The Arkansas Oil and Gas Commission (AOGC) has extended a moratorium on the drilling of new disposal wells in the Fayetteville Shale by six months while it collects data to determine whether disposal activities contributed to hundreds of small earthquakes in the area.

In December a 30-day emergency order banned new disposal wells on fears that tremors in the area were at least partially caused by the injection of well flowback into existing wells. There are currently seven disposal wells operating in the moratorium area, which is 576 square miles in Faulkner County. Applications are pending for two more wells.

During the six-month period, the AOGC will collect data on daily activities from injection well operators. “…[A]ll operators of existing class II commercial disposal wells or class II disposal wells [are required] to submit bi-weekly reports detailing the daily amounts of barrels of water injected per zone and the maximum daily injection pressure per zone…” the December emergency order stated.
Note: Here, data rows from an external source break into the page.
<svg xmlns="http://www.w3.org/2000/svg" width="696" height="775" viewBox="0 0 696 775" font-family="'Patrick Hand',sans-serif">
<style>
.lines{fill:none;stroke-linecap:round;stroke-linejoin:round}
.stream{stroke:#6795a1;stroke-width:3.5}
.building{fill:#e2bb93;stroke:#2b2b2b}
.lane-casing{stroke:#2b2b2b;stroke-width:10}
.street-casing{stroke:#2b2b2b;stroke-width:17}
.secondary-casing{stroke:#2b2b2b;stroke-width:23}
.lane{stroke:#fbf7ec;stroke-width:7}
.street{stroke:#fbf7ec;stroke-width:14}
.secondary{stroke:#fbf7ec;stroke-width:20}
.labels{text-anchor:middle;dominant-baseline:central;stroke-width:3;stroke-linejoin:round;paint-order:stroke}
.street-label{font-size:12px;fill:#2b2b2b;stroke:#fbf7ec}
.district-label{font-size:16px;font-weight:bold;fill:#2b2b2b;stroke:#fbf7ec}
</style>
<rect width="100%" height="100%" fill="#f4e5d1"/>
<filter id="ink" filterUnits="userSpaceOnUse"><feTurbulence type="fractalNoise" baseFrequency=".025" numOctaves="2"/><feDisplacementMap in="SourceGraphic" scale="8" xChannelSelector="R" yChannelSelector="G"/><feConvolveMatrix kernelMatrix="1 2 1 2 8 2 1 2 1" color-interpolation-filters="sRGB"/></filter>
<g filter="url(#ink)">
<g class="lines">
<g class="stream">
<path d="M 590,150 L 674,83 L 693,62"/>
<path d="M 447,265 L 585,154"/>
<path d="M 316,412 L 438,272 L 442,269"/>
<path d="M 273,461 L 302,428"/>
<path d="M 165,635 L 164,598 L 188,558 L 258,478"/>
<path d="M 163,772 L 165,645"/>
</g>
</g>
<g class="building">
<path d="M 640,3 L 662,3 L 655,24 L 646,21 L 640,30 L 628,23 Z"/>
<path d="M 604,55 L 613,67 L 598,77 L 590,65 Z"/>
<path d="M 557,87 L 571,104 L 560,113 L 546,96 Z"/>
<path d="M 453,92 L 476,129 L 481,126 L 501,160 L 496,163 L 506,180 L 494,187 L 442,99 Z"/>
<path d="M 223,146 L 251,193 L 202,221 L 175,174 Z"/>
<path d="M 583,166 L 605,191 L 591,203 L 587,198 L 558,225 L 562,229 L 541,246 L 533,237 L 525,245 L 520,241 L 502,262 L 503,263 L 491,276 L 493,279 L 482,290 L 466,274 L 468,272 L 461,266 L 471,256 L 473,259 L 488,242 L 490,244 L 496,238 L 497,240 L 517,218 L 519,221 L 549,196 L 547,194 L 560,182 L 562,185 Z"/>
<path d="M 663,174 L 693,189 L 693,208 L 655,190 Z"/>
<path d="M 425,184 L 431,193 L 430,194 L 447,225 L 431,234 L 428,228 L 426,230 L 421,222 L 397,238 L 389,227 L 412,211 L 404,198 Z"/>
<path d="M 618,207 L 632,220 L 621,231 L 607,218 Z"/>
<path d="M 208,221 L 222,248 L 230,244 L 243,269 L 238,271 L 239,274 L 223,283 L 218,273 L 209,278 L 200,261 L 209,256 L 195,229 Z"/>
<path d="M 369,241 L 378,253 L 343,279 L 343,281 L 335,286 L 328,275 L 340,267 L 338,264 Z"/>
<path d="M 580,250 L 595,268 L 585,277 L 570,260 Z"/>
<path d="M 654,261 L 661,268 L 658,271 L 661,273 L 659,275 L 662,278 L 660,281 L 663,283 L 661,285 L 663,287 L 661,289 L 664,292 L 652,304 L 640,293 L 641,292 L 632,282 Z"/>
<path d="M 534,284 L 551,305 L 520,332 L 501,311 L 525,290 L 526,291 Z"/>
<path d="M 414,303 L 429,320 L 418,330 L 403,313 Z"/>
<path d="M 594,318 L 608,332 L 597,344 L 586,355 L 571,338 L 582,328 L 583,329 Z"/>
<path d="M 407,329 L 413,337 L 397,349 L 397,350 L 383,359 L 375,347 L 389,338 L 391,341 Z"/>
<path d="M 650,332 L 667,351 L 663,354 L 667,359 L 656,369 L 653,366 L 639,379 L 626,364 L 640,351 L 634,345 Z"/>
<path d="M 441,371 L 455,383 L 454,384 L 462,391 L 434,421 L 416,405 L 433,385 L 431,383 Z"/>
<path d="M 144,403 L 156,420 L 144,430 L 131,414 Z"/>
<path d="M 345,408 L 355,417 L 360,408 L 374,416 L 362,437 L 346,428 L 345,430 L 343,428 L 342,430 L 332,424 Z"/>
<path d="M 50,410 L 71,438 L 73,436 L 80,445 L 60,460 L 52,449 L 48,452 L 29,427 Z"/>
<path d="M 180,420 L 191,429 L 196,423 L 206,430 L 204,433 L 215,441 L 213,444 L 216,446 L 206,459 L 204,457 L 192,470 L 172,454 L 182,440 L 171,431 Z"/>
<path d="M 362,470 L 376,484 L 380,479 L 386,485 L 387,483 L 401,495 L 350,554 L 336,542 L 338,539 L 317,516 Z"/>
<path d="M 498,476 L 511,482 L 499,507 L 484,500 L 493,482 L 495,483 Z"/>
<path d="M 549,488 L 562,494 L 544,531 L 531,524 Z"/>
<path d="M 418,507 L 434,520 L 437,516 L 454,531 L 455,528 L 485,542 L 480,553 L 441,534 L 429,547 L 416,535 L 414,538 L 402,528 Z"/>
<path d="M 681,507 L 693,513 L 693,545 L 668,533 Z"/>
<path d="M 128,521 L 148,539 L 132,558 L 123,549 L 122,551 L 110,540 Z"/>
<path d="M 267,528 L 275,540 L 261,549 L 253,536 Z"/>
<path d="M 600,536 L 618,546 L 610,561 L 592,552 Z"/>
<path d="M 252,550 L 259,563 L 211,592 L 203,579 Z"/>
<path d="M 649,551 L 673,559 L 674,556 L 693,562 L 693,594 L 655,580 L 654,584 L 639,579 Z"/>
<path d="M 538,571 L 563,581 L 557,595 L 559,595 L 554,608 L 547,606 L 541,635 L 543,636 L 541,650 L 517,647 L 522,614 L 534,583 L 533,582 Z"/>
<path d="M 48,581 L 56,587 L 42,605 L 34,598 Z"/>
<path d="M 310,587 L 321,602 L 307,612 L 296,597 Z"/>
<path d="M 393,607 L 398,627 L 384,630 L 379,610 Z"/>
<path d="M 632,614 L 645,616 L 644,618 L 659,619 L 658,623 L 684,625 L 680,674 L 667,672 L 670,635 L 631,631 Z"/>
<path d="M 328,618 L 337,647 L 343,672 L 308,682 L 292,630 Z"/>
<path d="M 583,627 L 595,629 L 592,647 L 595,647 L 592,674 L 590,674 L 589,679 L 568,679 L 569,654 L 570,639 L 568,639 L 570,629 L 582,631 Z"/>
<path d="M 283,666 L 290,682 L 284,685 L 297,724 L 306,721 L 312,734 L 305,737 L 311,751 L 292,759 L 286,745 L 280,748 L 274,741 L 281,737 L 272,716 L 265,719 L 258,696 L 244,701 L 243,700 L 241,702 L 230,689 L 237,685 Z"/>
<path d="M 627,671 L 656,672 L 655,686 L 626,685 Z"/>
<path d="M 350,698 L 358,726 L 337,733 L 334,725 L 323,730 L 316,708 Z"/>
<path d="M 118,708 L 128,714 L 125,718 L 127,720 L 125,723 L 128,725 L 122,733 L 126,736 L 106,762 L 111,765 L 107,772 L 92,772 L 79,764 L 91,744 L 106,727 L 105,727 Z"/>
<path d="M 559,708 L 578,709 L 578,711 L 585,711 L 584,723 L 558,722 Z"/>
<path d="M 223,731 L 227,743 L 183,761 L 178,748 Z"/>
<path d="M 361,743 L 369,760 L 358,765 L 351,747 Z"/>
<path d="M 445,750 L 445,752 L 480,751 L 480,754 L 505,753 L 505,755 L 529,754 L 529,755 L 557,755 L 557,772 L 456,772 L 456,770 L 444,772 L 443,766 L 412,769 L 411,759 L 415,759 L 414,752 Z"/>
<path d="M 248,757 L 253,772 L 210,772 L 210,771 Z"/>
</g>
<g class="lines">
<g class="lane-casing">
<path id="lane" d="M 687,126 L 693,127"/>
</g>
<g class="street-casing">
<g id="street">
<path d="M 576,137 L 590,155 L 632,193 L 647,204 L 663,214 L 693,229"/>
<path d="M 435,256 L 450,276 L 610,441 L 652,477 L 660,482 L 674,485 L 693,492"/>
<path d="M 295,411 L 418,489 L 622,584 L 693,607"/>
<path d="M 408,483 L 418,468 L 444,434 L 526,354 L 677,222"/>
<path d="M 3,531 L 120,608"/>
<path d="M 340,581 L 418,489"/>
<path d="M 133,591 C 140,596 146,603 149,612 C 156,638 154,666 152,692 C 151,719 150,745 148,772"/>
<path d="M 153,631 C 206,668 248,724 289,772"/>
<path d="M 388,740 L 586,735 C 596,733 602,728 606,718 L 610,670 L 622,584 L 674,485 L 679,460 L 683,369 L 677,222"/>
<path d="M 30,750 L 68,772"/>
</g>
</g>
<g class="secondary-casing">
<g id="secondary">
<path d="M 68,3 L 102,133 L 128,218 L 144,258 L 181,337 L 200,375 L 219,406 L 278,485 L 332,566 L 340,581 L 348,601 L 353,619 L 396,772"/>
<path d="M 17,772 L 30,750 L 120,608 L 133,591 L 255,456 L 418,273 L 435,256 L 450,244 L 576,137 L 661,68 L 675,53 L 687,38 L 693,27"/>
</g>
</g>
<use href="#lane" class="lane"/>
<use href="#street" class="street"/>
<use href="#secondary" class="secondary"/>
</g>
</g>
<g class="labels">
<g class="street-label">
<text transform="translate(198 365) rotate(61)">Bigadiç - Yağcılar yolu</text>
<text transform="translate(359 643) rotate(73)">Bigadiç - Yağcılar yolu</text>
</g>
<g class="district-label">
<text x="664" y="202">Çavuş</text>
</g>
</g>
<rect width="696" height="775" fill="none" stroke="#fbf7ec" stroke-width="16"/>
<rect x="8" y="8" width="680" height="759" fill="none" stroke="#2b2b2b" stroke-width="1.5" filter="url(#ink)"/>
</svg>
The data will be studied by the Arkansas Geological Survey, AOGC Director Larry Bengal told NGI’s Shale Daily.

“We will be basically studying the relationship of injection disposal activity in the injection wells in reference to the seismic events, trying to determine if there is a correlation between the injection activity and the seismic events,” Bengal said. “The problem with this whole issue is it is an historically active seismic area to begin with, before the Fayetteville Shale was ever discovered and produced.”

During the 1980s parts of Arkansas experienced seismic activity that was deemed to be naturally occurring. “There was never any known definitive reason why that occurred. There was no oil and gas drilling anywhere in the area. That activity went away,” Bengal said. The latest seismic activity, which started last summer in the Fayetteville, is showing similar characteristics, he said.

The findings of the study are expected to be taken up at AOGC’s July 28 meeting.